Question

Potable water is in short supply in many developing countries. To address this​ need, two mutually exclusive water purification systems are being considered for implementation in a developing country. Doing nothing is not an option. The MARR is

66​%

per year.

Answer the following​ questions:

a. Calculate the net AW of each system over the service life.

b.Calculate the modified​ B/C ratio for each of the two systems.
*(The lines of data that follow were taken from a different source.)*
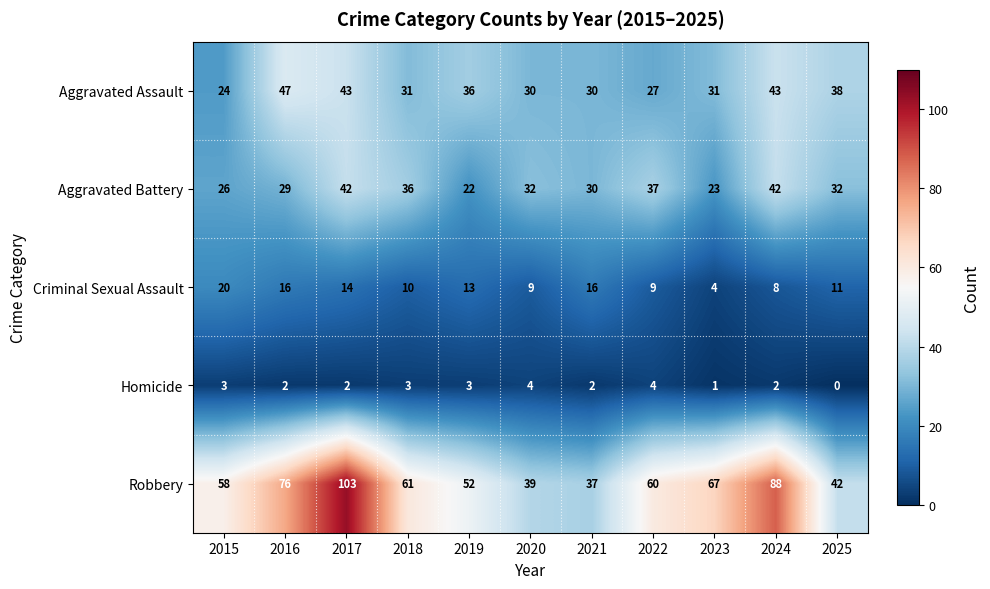

Between 2015 and 2017, which series saw the biggest shift?

Robbery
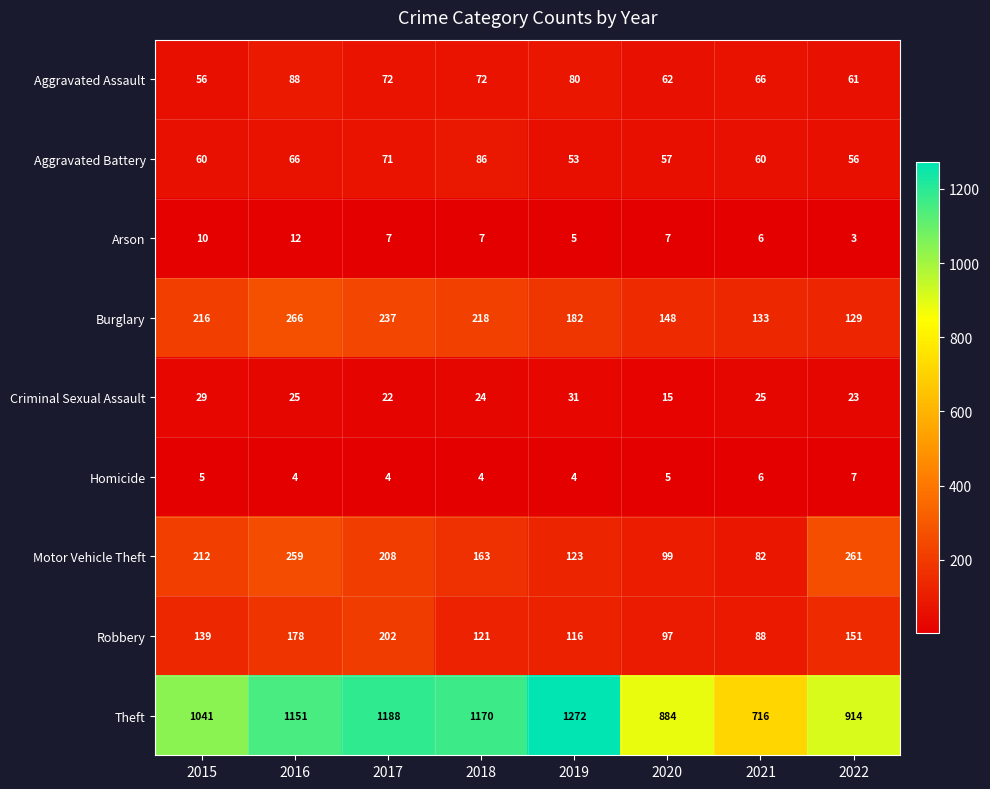

Which series has the largest total across all categories?

Theft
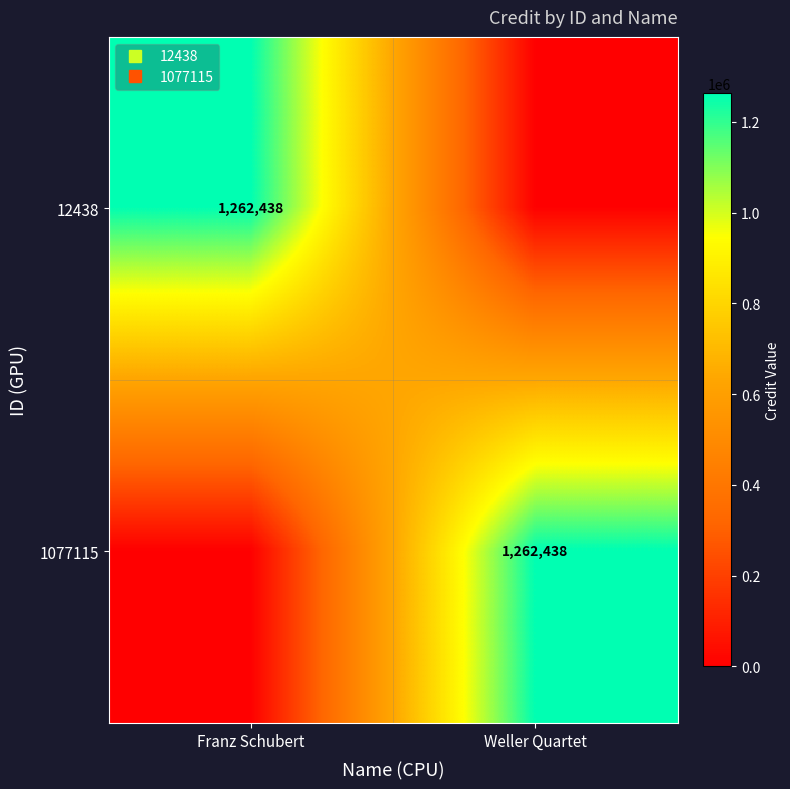

What is the greatest value displayed?

1262438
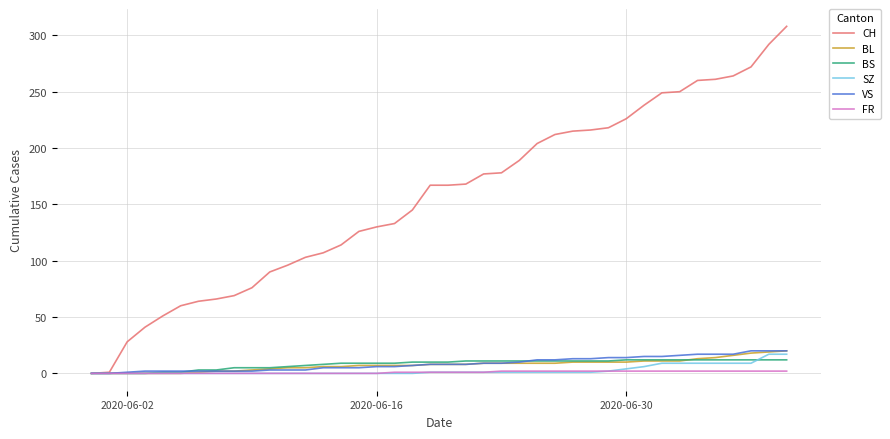

Which series has the largest total across all categories?

CH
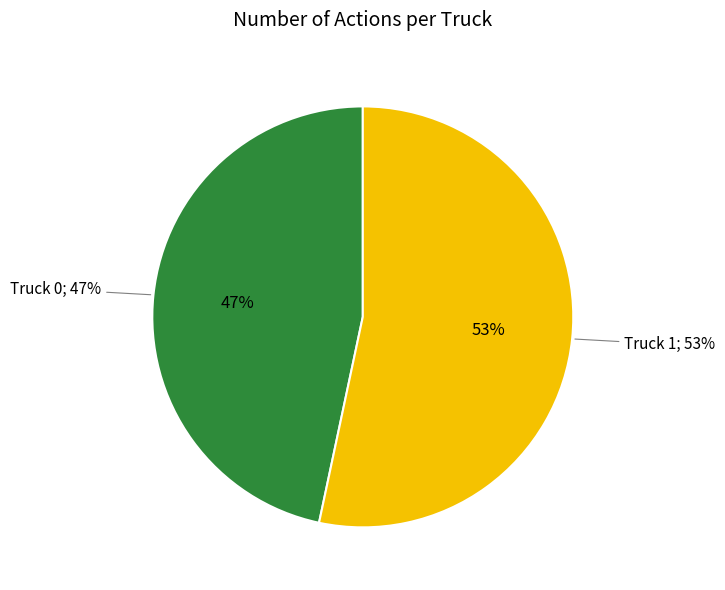

Is Truck 1 the majority of the pie?

Yes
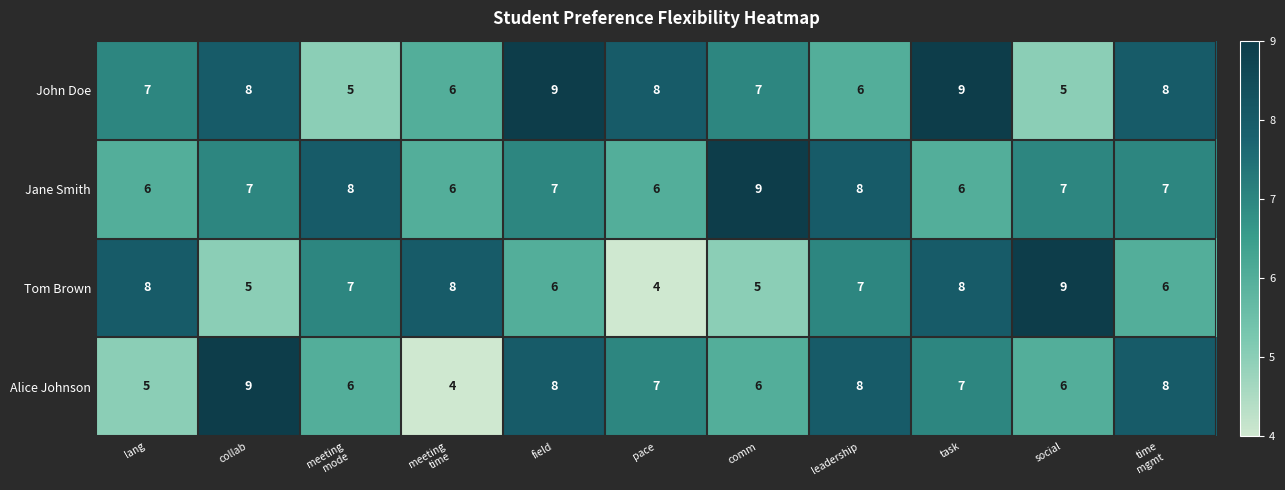

List the series in order of their overall mean, lowest first.

Tom Brown, Alice Johnson, Jane Smith, John Doe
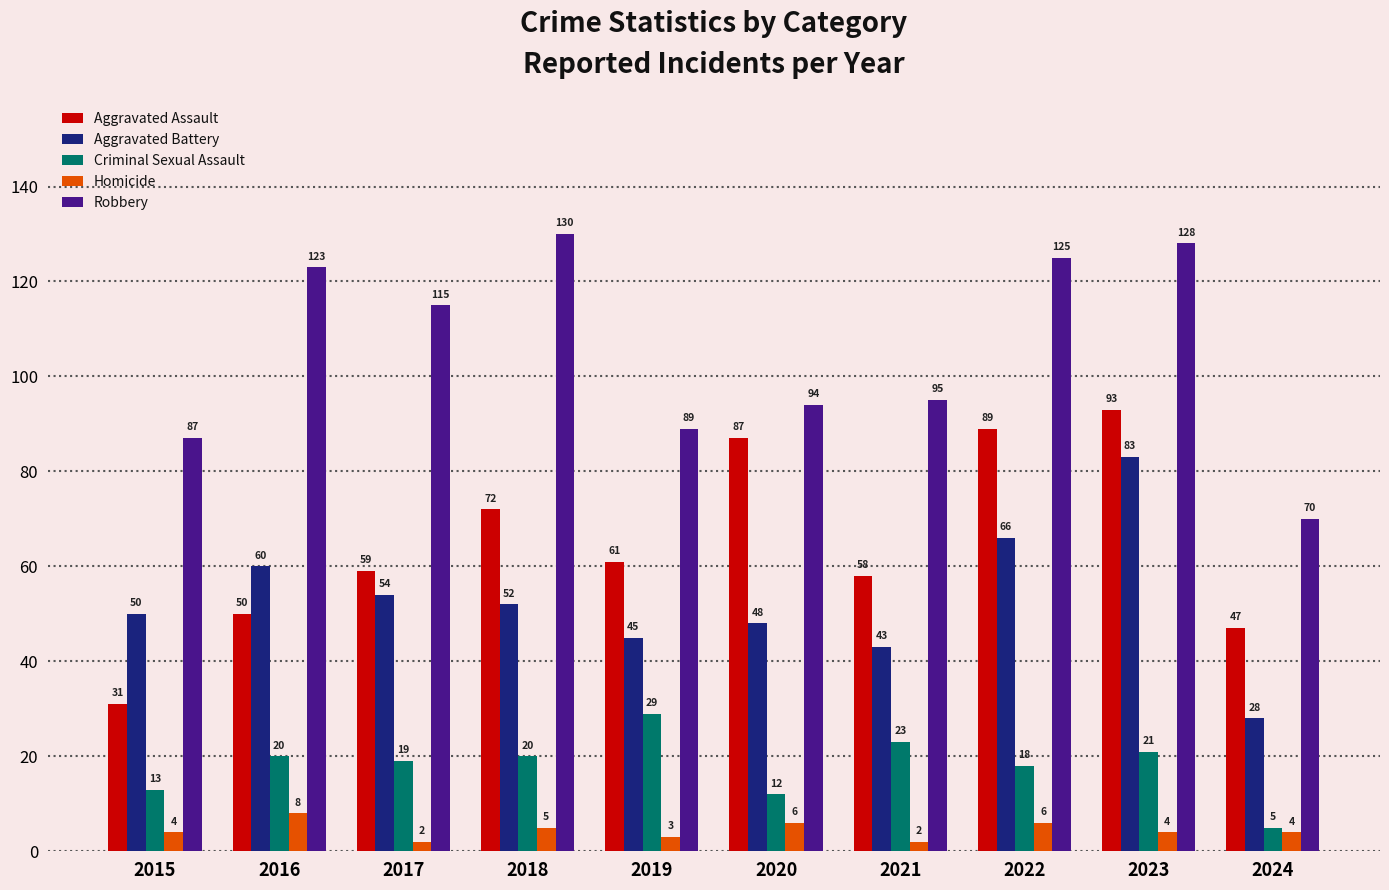

The Robbery series shows 144 at 2020. True or false?

False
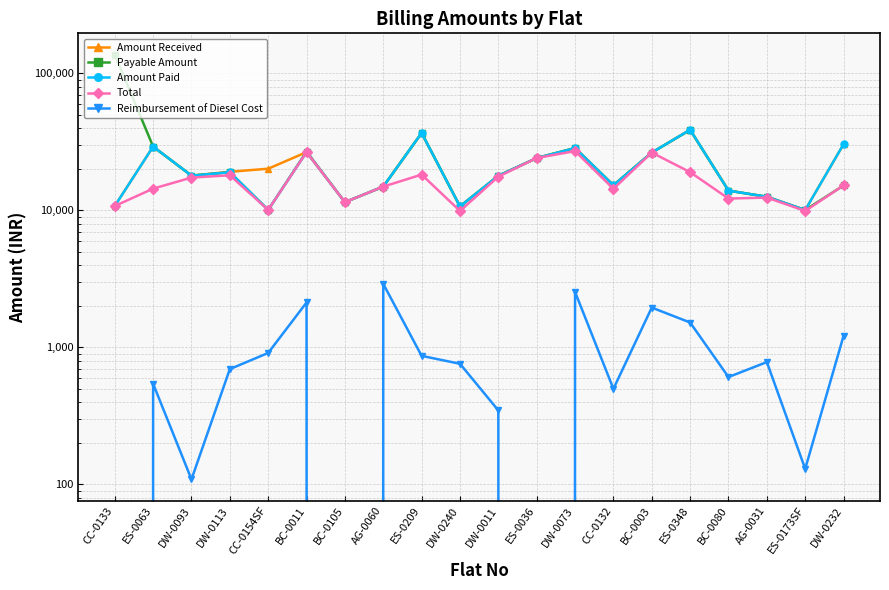

Which series has the largest total across all categories?

Payable Amount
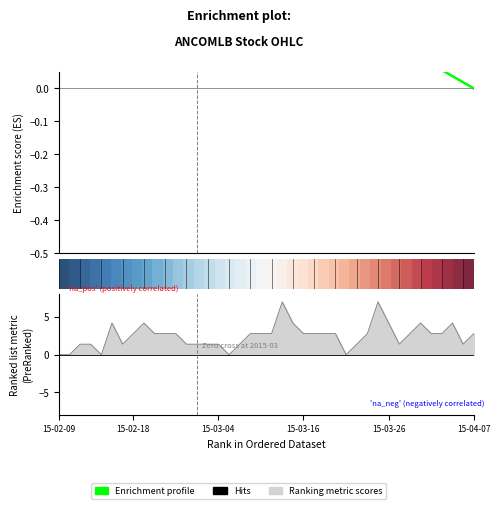

Which has a higher value, 21 or 15?

15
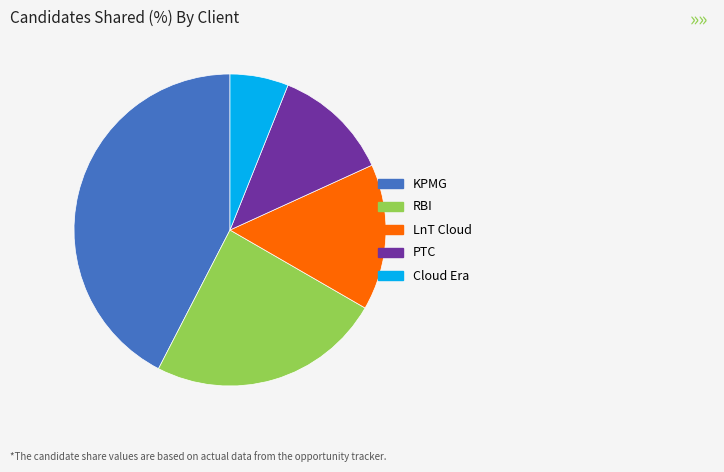

Rank the categories by value from highest to lowest.

KPMG, RBI, LnT Cloud, PTC, Cloud Era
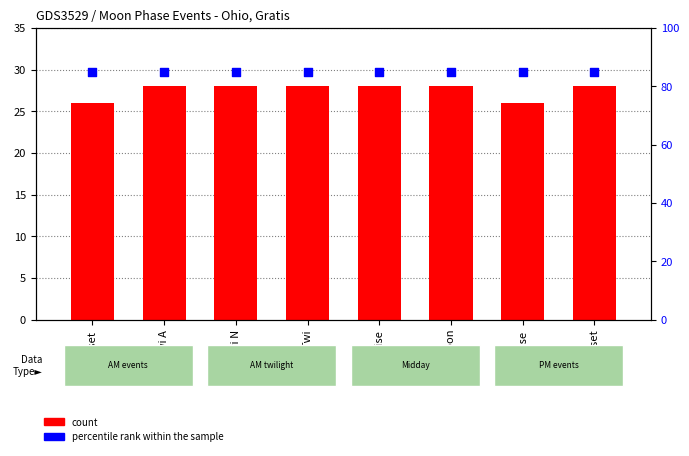

What are all the series names shown in the legend?

count, percentile rank within the sample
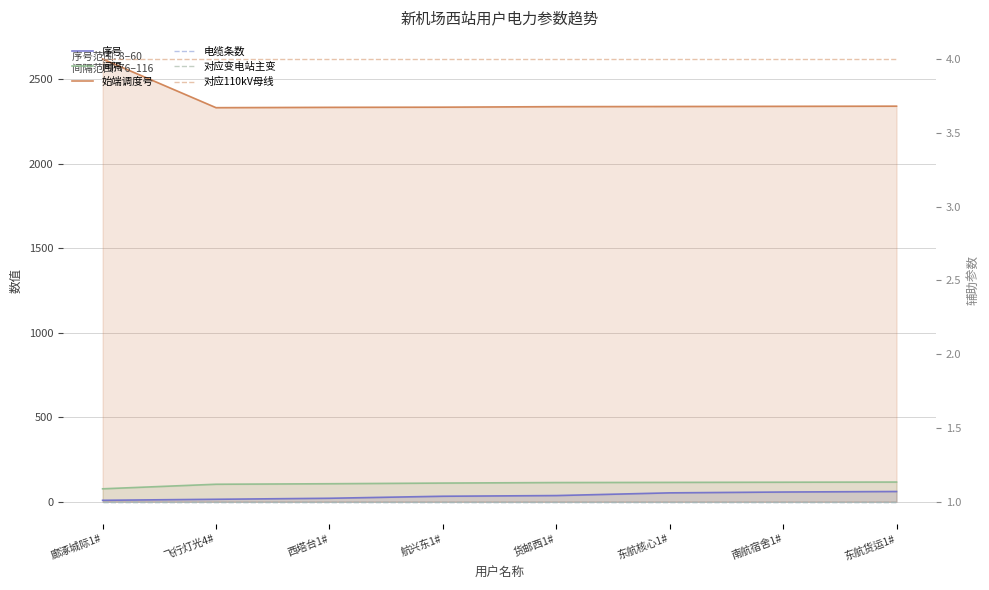

Which has a higher value, 货邮西1# or 东航货运1#?

东航货运1#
c. Use the​ B/C ratio method to determine which system is more economical.

System 1        

Initial Capital      ​$140,000 

Annual Revenues   ​$56,000 

Annual Costs ​$20,000  

Service life (years) 10

Salvage value $16,800

IRR 22.8%

System 2

Initial capital ​$260,000

Annual Revenues  ​$83,000

Annual Costs ​$42,000

Service life​ (years) 10   

Salvage value      ​$57,200

IRR                   11.1​%

       

Answer 1

(a)

AW, System 1 ($) = -140,000 x A/P(66%, 10) + (56,000 - 20,000) + 16,800 x P/F(66%, 10) x A/P(66%, 10)

= -140,000 x 0.6642** + 36,000 + 16,800 x 0.0063** x 0.6642**

= -92,988 + 36,000 + 70.30

= -56,917.7

AW, System 2 ($) = -260,000 x A/P(66%, 10) + (83,000 - 42,000) + 57,200 x P/F(66%, 10) x A/P(66%, 10)

= -260,000 x 0.6642** + 41,000 + 57,200 x 0.0063** x 0.6642**

= -172,692 + 41,000 + 239.35

= -131,452.65

(b)

Modified B/C ratio = (PW of benefits - PW of Annual costs) / (Initial cost - PW of Salvage value)

System 1 = [(56,000 - 20,000) x P/A(66%, 10)] / [140,000 - 16,800 x P/F(66%, 10)]

= (36,000 x 1.5056) / [140,000 - (16,800 x 0.0063)]

= 54,201.6 / (140,000 - 105.84)

= 54,201.6 / 139,894.16

= 0.3874

System 2 = [(83,000 - 42,000) x P/A(66%, 10)] / [260,000 - 57,200 x P/F(66%, 10)]

= (41,000 x 1.5056) / [260,000 - (57,200 x 0.0063)]

= 61,729.6 / (260,000 - 360.36)

= 61,729.6 / 259,639.64

= 0.2378

(c)

Conventional B/C ratio = PW of Benefits / (Initial cost - PW of Salvage value + PW of Annual cost)

System 1 = [56,000 x P/A(66%, 10)] / [140,000 - 16,800 x P/F(66%, 10) + 20,000 x P/A(66%, 10)]

= (56,000 x 1.5056) / [140,000 - (16,800 x 0.0063) + 20,000 x 1.5056]

= 84,313.6 / (140,000 - 105.84 + 30,112)

= 84,313.6 / 170,006.16

= 0.4959

System 2 = [83,000 x P/A(66%, 10)] / [260,000 - 57,200 x P/F(66%, 10) + 42,000 x P/A(66%, 10)]

= (83,000 x 1.5056) / [260,000 - (57,200 x 0.0063) + 42,000 x 1.5056]

= 124,964.8 / (260,000 - 360.36 + 63,235.2)

= 124,964.8 / 322,874.84

= 0.3870

Both systems have a Conventional B/C ratio less than 1 which is not an acceptance criterion. But since one must be chosen, System 1 should be selected since it has higher Conventional B/C Ratio.